Pernyataan tersebut menjadi harapan bagi masyarakat agar persoalan infrastruktur di kawasan Botolala tidak berhenti sebagai wacana, tetapi dapat ditindaklanjuti melalui koordinasi antara Pemerintah Kabupaten Nias Utara dan Pemerintah Provinsi Sumatera Utara.
Atas kondisi tersebut, masyarakat secara terbuka meminta perhatian Gubernur Sumatera Utara Bobby Nasution agar melihat secara langsung kondisi ruas jalan menuju Botolala dan mempertimbangkan pembangunan maupun peningkatan kualitas jalan tersebut.
Masyarakat berharap pemerintah provinsi dapat melakukan survei teknis dan menentukan penanganan yang tepat terhadap ruas jalan yang menjadi urat nadi beberapa desa tersebut.
“Harapan kami kepada Pak Gubernur, mohon jalan menuju Botolala ini diperhatikan. Di sini ada sekolah, ada guru, ada anak-anak sekolah dan masyarakat yang setiap hari melewati jalan ini. Kami juga mengandalkan jalan ini untuk membawa hasil pertanian,” ungkap warga.
Menurut masyarakat, pembangunan jalan tersebut akan memberikan dampak besar terhadap kehidupan warga.

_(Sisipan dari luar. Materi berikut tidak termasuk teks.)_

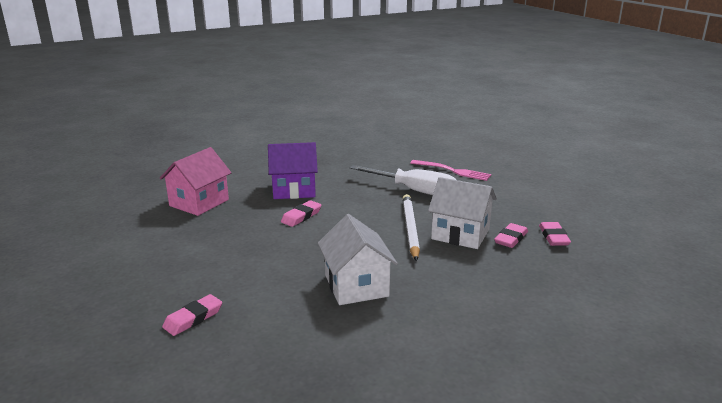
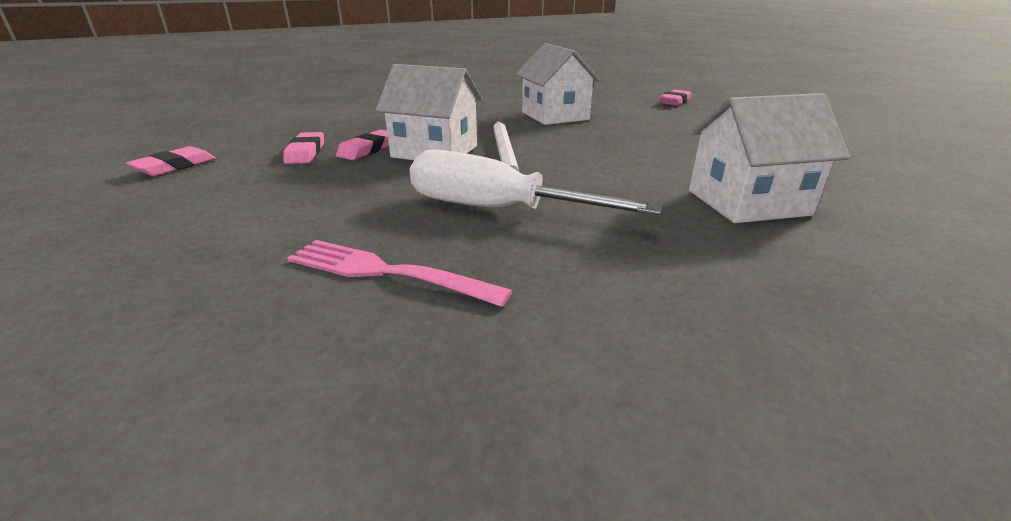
camera: 175 degrees right, 5 degrees up
pink house [160,147,232,216] -> none
purple house [268,142,318,199] -> white house [689,93,850,223]
pink eraser [281,200,321,227] -> pink eraser moved to [126,146,216,176]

Jalan yang layak akan mempermudah mobilitas guru dan siswa, mempercepat pengangkutan hasil pertanian, mengurangi risiko kecelakaan, serta membuka akses ekonomi masyarakat.
Warga juga berharap pembangunan tidak dilakukan secara parsial atau hanya pada titik-titik tertentu, melainkan ditangani secara menyeluruh sesuai kebutuhan dan kondisi lapangan.